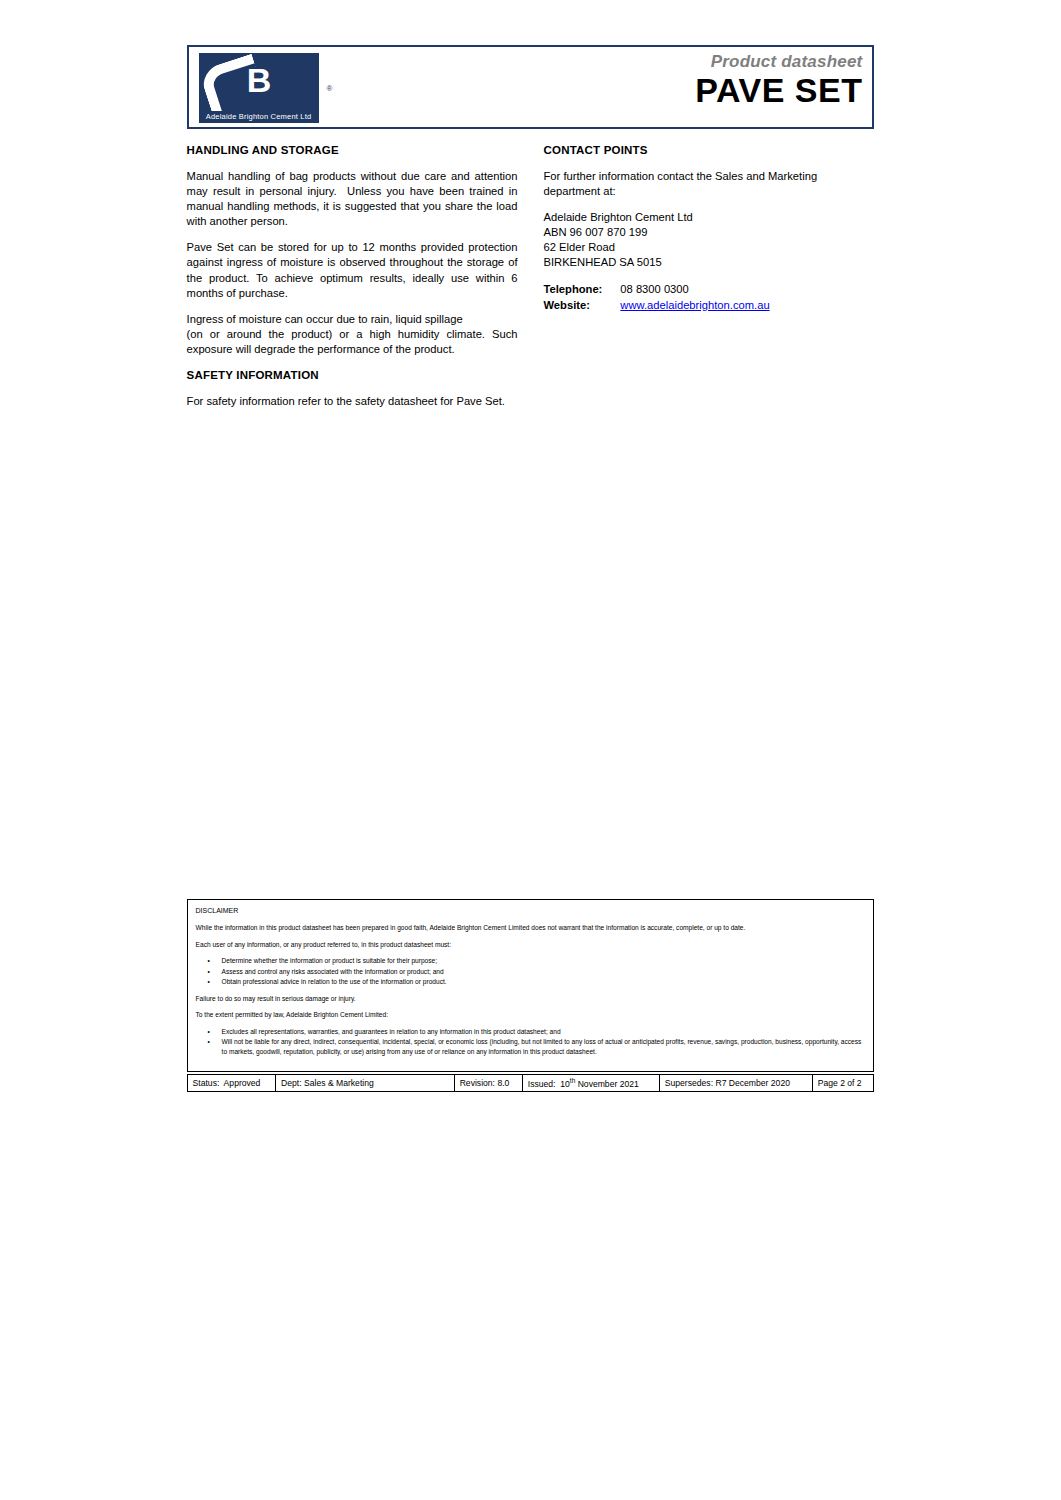B
Adelaide Brighton Cement Ltd
®
Product datasheet
PAVE SET
HANDLING AND STORAGE
Manual handling of bag products without due care and attention may result in personal injury. Unless you have been trained in manual handling methods, it is suggested that you share the load with another person.
Pave Set can be stored for up to 12 months provided protection against ingress of moisture is observed throughout the storage of the product. To achieve optimum results, ideally use within 6 months of purchase.
Ingress of moisture can occur due to rain, liquid spillage
(on or around the product) or a high humidity climate. Such exposure will degrade the performance of the product.
SAFETY INFORMATION
For safety information refer to the safety datasheet for Pave Set.
CONTACT POINTS
For further information contact the Sales and Marketing department at:
Adelaide Brighton Cement Ltd
ABN 96 007 870 199
62 Elder Road
BIRKENHEAD SA 5015
| Telephone: | 08 8300 0300 |
| Website: | www.adelaidebrighton.com.au |
DISCLAIMER
While the information in this product datasheet has been prepared in good faith, Adelaide Brighton Cement Limited does not warrant that the information is accurate, complete, or up to date.
Each user of any information, or any product referred to, in this product datasheet must:
Determine whether the information or product is suitable for their purpose;
Assess and control any risks associated with the information or product; and
Obtain professional advice in relation to the use of the information or product.
Failure to do so may result in serious damage or injury.
To the extent permitted by law, Adelaide Brighton Cement Limited:
Excludes all representations, warranties, and guarantees in relation to any information in this product datasheet; and
Will not be liable for any direct, indirect, consequential, incidental, special, or economic loss (including, but not limited to any loss of actual or anticipated profits, revenue, savings, production, business, opportunity, access to markets, goodwill, reputation, publicity, or use) arising from any use of or reliance on any information in this product datasheet.
| Status: Approved | Dept: Sales & Marketing | Revision: 8.0 | Issued: 10 th November 2021 | Supersedes: R7 December 2020 | Page 2 of 2 |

__Exercise instructions__:
Return every entry unchanged and skip the pictures.

__Response__:
B
Adelaide Brighton Cement Ltd
®
Product datasheet
PAVE SET
HANDLING AND STORAGE
Manual handling of bag products without due care and attention may result in personal injury. Unless you have been trained in manual handling methods, it is suggested that you share the load with another person.
Pave Set can be stored for up to 12 months provided protection against ingress of moisture is observed throughout the storage of the product. To achieve optimum results, ideally use within 6 months of purchase.
Ingress of moisture can occur due to rain, liquid spillage
(on or around the product) or a high humidity climate. Such exposure will degrade the performance of the product.
SAFETY INFORMATION
For safety information refer to the safety datasheet for Pave Set.
CONTACT POINTS
For further information contact the Sales and Marketing department at:
Adelaide Brighton Cement Ltd
ABN 96 007 870 199
62 Elder Road
BIRKENHEAD SA 5015
| Telephone: | 08 8300 0300 |
| Website: | www.adelaidebrighton.com.au |
DISCLAIMER
While the information in this product datasheet has been prepared in good faith, Adelaide Brighton Cement Limited does not warrant that the information is accurate, complete, or up to date.
Each user of any information, or any product referred to, in this product datasheet must:
Determine whether the information or product is suitable for their purpose;
Assess and control any risks associated with the information or product; and
Obtain professional advice in relation to the use of the information or product.
Failure to do so may result in serious damage or injury.
To the extent permitted by law, Adelaide Brighton Cement Limited:
Excludes all representations, warranties, and guarantees in relation to any information in this product datasheet; and
Will not be liable for any direct, indirect, consequential, incidental, special, or economic loss (including, but not limited to any loss of actual or anticipated profits, revenue, savings, production, business, opportunity, access to markets, goodwill, reputation, publicity, or use) arising from any use of or reliance on any information in this product datasheet.
| Status: Approved | Dept: Sales & Marketing | Revision: 8.0 | Issued: 10 th November 2021 | Supersedes: R7 December 2020 | Page 2 of 2 |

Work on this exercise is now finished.